_Your instructions_. Among the entries below, find the lines holding "each" and copy them.

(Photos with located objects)
Content starts
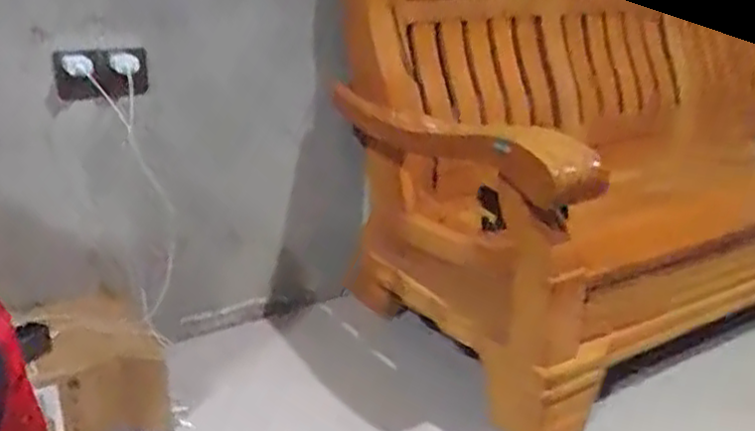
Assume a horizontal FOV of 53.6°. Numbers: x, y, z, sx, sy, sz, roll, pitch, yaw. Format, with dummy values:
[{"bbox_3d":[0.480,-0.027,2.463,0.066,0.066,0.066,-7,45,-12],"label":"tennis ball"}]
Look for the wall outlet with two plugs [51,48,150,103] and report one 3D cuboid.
[{"bbox_3d":[-0.457,-0.232,1.236,0.144,0.080,0.032,3,15,-16],"label":"wall outlet with two plugs"}]

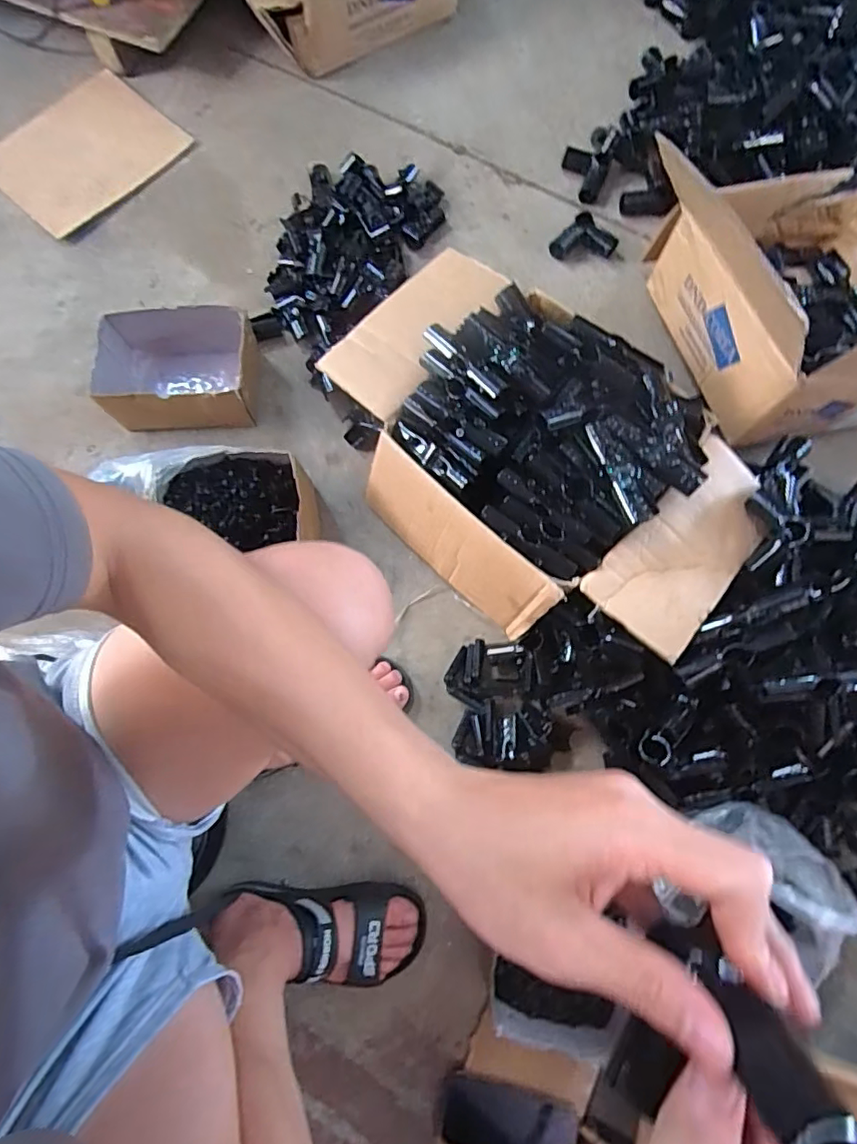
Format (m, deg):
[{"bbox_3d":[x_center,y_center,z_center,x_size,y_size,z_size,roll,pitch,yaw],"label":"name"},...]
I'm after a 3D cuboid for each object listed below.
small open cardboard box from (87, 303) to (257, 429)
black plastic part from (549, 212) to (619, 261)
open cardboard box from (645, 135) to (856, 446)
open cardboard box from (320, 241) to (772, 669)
[{"bbox_3d":[-0.366,-0.293,0.821,0.222,0.097,0.153,-1,76,1],"label":"small open cardboard box"},{"bbox_3d":[0.255,-0.532,0.914,0.080,0.029,0.088,42,80,11],"label":"black plastic part"},{"bbox_3d":[0.579,-0.403,0.749,0.509,0.257,0.365,-16,76,-3],"label":"open cardboard box"},{"bbox_3d":[0.130,-0.149,0.714,0.567,0.166,0.347,41,80,10],"label":"open cardboard box"}]

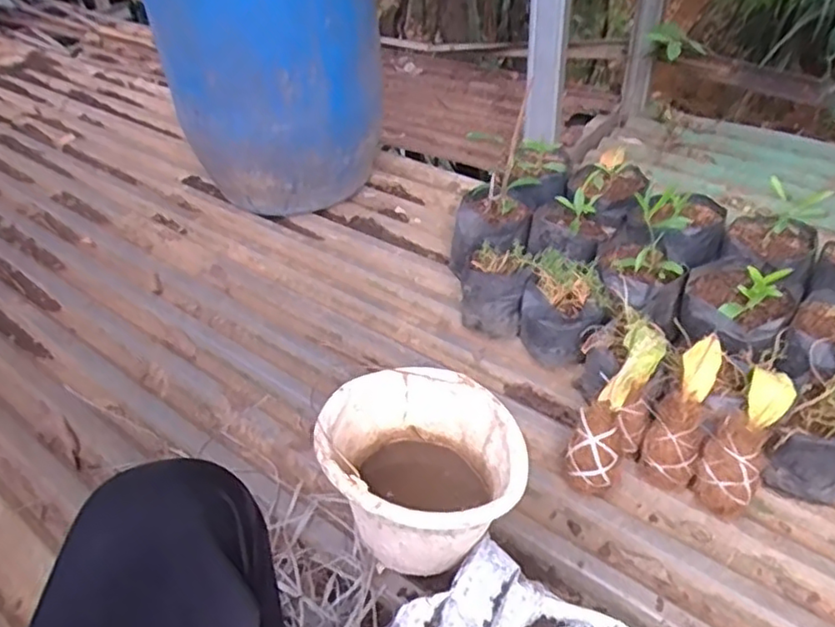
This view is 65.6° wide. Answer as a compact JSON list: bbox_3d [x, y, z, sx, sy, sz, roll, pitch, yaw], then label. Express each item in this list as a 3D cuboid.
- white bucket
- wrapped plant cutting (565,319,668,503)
[{"bbox_3d":[0.006,0.200,0.814,0.222,0.182,0.233,-2,43,2],"label":"white bucket"},{"bbox_3d":[0.274,0.129,0.887,0.068,0.066,0.245,26,88,31],"label":"wrapped plant cutting"}]

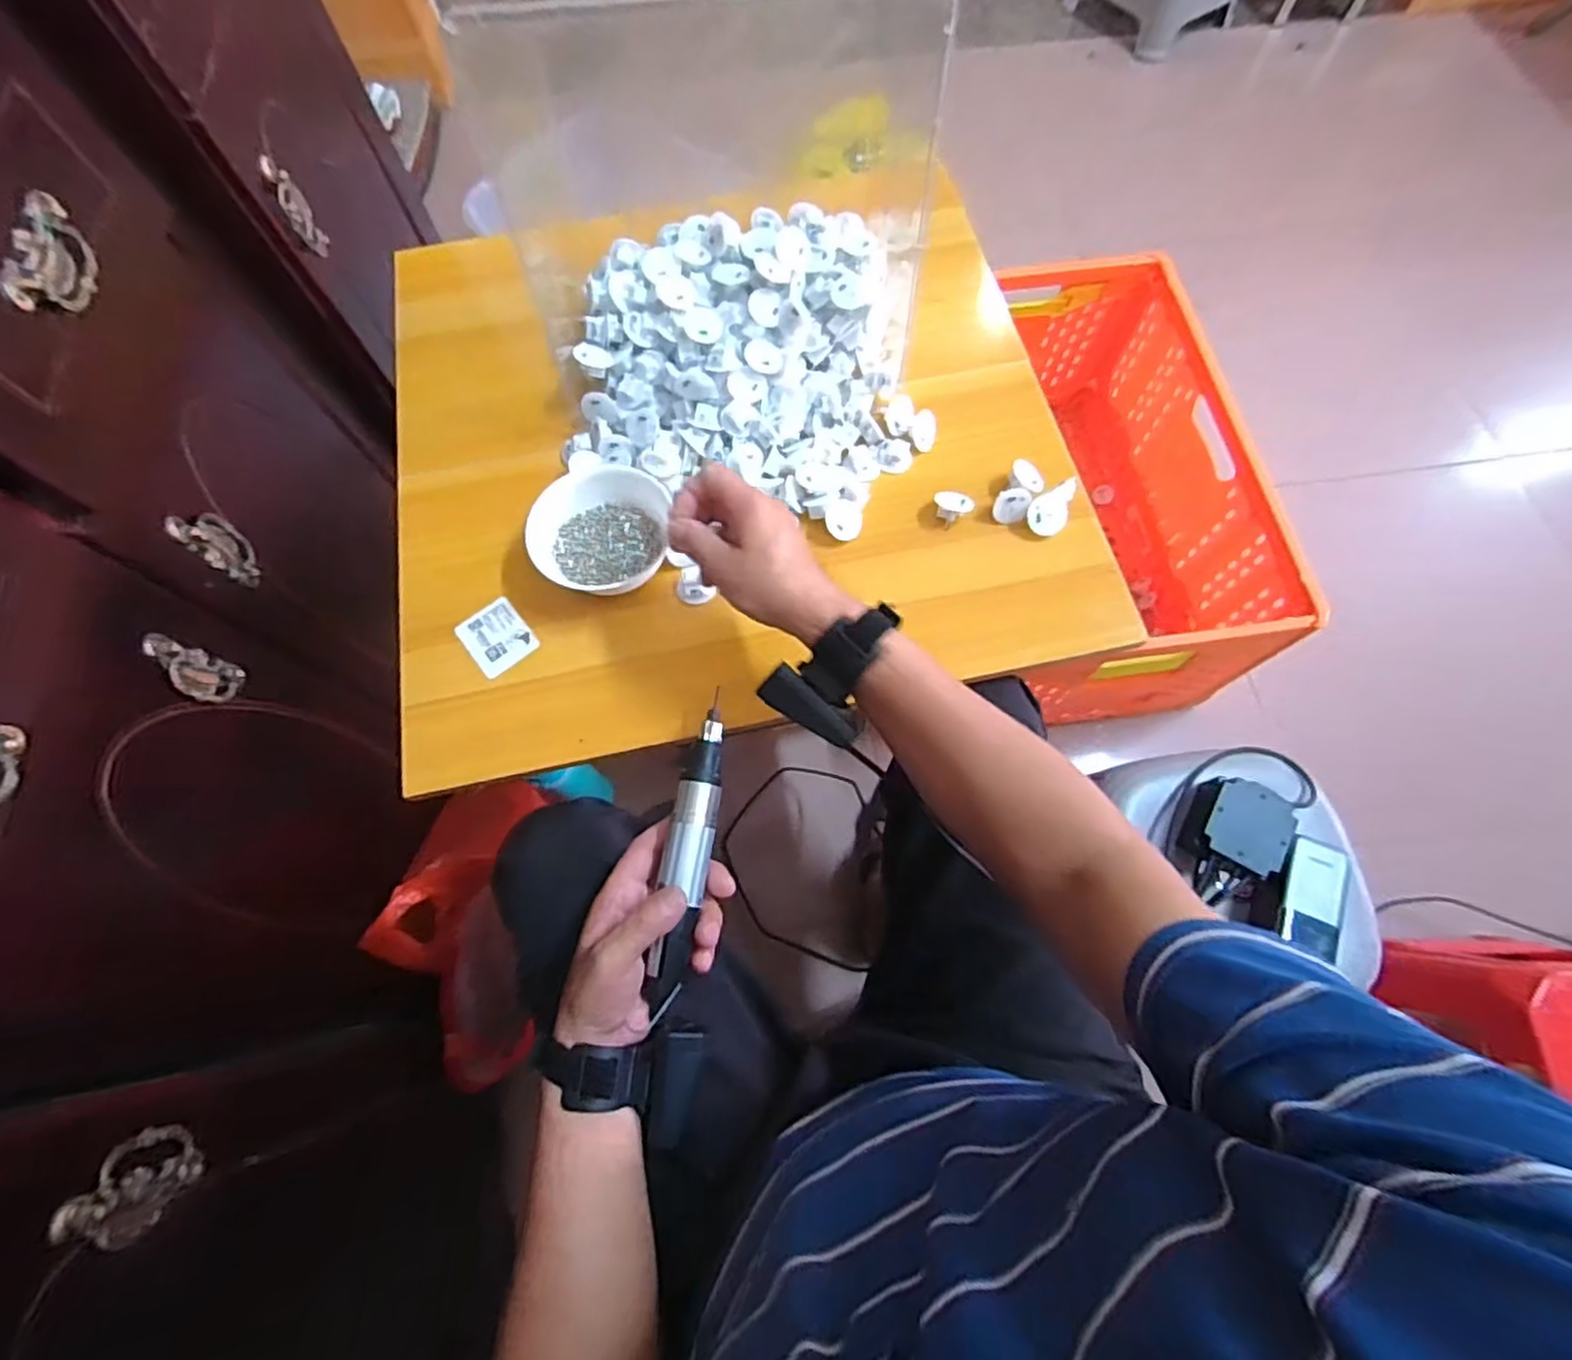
Content ends
_Expected answer_.
I'm after a 3D cuboid for each object listed below.
This view is 65.6° wide. Answer as a compact JSON list: bbox_3d [x, y, z, sx, sy, sz, roll, pitch, yaw], then label. Express each item in this list as a 3D cuboid.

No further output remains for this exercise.